A quantum active learning algorithm for sampling against adversarial attacks
This work addresses security vulnerabilities in autonomous systems by providing a method to verify robustness, but it is incremental as it builds on existing theoretical conditions and offers a quantum speedup that may not be fully practical due to dequantization.
The paper tackles the problem of ensuring machine learning robustness against adversarial attacks by determining the minimum distance between classes, as required by the Khoury-Hadfield-Menell theorem, through a theoretical framework for active learning. It introduces a quantum algorithm with polylogarithmic complexity in dimension and data size, achieving an exponential speedup over classical methods, though it can be dequantized to a polynomial advantage.
Adversarial attacks represent a serious menace for learning algorithms and may compromise the security of future autonomous systems. A theorem by Khoury and Hadfield-Menell (KH), provides sufficient conditions to guarantee the robustness of machine learning algorithms, but comes with a caveat: it is crucial to know the smallest distance among the classes of the corresponding classification problem.
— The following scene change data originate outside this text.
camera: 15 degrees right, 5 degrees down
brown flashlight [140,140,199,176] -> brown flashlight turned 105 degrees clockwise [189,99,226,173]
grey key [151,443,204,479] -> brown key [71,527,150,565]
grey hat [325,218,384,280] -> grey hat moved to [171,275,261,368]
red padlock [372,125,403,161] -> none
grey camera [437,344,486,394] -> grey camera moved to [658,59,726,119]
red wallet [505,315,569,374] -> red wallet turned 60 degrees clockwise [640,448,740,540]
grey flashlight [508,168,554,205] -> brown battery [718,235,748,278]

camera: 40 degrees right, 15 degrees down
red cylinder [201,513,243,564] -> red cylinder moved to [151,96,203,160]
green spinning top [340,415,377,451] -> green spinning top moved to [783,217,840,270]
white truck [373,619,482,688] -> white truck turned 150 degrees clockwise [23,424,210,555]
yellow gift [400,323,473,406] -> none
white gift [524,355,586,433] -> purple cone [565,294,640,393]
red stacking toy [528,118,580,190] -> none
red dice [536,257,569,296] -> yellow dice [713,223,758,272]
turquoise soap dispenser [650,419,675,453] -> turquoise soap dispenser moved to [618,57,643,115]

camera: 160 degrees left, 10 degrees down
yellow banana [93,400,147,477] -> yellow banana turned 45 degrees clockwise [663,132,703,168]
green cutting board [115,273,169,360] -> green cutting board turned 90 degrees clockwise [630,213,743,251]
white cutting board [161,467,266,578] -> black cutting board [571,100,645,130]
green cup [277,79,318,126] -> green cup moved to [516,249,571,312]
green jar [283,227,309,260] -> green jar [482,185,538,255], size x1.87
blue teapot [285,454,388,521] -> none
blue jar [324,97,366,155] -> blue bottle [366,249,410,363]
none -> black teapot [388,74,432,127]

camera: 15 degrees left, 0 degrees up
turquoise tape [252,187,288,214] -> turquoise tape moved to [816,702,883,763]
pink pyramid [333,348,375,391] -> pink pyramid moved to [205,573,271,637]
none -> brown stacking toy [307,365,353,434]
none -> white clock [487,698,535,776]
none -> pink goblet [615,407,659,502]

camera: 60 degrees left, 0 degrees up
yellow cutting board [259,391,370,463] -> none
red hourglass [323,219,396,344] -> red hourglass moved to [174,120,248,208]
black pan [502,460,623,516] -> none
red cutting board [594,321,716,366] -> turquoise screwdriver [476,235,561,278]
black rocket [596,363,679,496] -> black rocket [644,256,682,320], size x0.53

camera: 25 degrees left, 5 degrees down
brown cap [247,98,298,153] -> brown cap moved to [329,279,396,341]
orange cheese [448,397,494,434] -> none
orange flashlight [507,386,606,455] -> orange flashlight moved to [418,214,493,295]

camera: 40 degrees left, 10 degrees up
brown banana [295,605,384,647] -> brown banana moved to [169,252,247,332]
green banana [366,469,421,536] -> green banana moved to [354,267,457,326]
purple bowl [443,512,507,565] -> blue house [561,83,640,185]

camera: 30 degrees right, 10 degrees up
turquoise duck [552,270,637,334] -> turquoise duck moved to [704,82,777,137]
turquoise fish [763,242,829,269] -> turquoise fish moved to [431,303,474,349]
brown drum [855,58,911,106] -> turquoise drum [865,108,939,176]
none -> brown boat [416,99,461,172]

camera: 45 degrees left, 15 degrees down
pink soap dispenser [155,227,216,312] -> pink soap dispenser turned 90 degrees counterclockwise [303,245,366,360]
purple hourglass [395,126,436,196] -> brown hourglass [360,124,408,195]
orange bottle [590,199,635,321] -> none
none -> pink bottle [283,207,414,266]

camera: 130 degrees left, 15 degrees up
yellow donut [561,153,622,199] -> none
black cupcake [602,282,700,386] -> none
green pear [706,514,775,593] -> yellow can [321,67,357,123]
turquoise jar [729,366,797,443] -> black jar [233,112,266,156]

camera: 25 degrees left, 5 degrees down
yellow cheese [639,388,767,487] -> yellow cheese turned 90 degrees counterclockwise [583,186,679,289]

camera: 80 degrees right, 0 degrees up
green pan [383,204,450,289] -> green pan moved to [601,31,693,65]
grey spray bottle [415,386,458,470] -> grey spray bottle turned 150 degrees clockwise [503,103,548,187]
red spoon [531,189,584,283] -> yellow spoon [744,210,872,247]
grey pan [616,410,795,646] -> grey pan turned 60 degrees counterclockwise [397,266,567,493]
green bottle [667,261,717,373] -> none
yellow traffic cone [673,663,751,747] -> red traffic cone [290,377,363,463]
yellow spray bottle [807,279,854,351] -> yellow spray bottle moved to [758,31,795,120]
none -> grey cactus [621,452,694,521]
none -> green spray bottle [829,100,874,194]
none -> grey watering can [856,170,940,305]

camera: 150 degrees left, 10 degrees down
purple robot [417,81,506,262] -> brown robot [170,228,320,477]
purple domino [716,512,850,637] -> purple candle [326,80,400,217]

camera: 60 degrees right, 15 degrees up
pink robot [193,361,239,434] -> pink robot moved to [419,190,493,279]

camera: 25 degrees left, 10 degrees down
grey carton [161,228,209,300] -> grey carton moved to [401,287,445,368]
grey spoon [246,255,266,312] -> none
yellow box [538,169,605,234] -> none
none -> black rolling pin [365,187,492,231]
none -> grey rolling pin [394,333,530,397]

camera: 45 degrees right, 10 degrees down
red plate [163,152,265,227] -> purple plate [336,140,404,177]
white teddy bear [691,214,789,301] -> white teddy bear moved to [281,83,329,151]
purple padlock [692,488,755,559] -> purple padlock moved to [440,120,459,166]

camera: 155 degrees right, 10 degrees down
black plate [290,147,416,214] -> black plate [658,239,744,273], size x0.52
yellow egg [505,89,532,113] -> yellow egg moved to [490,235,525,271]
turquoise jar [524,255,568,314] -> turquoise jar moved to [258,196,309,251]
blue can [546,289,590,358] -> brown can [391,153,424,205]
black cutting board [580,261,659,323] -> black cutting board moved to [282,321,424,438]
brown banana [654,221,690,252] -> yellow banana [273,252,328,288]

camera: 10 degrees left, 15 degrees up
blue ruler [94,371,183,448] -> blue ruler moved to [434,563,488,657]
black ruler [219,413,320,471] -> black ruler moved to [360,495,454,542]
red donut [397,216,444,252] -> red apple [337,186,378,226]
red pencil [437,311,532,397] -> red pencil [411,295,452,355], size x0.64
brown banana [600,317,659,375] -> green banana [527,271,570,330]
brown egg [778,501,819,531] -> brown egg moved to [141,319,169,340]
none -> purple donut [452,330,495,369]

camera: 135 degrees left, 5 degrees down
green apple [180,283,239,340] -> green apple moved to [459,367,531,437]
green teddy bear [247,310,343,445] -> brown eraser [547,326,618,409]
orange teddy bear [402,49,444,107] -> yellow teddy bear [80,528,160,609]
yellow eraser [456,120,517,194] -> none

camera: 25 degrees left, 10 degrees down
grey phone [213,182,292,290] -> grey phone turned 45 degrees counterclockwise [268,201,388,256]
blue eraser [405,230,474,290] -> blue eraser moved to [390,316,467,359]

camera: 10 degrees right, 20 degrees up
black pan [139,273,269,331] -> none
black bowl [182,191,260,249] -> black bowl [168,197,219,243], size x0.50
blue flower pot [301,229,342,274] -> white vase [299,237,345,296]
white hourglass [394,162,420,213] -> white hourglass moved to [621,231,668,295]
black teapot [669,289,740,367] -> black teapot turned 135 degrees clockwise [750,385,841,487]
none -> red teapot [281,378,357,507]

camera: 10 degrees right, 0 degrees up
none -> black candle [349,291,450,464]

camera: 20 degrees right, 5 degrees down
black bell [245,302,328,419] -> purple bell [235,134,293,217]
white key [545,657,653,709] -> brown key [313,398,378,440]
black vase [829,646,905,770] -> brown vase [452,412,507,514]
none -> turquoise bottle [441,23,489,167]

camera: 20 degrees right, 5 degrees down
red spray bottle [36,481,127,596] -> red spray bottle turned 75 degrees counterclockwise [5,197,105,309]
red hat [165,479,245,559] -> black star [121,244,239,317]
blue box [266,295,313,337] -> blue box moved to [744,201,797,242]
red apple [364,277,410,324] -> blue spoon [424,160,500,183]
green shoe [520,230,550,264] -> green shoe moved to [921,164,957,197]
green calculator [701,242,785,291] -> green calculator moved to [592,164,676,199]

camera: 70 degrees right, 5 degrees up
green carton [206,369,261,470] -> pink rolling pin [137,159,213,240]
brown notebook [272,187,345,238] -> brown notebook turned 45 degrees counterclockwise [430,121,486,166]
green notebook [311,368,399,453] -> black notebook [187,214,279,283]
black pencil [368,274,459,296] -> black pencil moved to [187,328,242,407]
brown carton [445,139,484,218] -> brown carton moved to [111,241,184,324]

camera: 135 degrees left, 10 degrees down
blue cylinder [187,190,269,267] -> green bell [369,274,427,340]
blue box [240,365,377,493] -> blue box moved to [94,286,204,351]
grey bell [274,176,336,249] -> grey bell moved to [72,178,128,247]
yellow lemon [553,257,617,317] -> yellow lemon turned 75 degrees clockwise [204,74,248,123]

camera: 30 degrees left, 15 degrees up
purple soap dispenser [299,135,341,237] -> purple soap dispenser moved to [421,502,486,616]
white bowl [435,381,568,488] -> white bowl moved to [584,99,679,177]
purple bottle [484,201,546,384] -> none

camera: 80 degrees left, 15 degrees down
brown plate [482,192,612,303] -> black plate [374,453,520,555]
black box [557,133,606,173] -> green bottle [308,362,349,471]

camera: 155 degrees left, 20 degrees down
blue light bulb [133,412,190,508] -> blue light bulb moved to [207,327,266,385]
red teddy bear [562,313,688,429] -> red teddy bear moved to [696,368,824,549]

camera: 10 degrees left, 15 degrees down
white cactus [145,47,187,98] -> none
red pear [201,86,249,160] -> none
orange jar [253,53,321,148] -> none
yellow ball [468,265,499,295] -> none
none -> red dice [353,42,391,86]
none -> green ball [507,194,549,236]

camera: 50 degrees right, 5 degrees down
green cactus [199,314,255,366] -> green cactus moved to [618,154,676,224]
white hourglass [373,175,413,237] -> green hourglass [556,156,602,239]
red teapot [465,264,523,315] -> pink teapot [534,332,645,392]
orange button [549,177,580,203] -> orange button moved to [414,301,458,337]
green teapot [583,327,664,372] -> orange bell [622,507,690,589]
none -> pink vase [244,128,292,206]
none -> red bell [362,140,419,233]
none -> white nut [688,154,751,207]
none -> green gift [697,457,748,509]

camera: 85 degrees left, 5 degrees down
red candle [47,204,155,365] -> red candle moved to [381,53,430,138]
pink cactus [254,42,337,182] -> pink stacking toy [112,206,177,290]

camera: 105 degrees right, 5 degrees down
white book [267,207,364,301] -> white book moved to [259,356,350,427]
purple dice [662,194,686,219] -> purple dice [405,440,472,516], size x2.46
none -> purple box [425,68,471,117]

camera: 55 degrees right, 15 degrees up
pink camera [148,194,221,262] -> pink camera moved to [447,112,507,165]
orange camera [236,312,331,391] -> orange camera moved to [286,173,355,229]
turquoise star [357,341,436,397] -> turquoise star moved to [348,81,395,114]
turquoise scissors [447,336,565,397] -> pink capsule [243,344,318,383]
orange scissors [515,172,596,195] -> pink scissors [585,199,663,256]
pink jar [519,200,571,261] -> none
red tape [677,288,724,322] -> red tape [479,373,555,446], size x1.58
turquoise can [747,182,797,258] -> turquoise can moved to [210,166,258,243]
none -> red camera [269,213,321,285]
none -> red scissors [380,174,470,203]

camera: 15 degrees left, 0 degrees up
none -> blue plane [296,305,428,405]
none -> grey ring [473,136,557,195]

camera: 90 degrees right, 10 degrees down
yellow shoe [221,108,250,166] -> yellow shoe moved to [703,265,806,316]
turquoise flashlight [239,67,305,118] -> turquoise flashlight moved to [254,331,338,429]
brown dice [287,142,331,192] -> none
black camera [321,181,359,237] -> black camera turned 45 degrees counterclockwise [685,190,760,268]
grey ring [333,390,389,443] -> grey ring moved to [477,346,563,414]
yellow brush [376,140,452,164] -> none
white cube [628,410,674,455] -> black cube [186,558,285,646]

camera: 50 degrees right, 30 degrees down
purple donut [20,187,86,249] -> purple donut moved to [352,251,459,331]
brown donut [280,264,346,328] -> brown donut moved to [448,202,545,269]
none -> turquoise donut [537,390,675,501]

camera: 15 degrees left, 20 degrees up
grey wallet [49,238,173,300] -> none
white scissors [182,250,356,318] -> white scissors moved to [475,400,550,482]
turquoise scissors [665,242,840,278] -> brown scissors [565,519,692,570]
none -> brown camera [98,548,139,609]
We propose a theoretical framework that allows us to think of active learning as sampling the most promising new points to be classified, so that the minimum distance between classes can be found and the theorem KH used. Additionally, we introduce a quantum active learning algorithm that makes use of such framework and whose complexity is polylogarithmic in the dimension of the space, $m$, and the size of the initial training data $n$, provided the use of qRAMs; and polynomial in the precision, achieving an exponential speedup over the equivalent classical algorithm in $n$ and $m$. This algorithm may be nevertheless `dequantized' reducing the advantage to polynomial.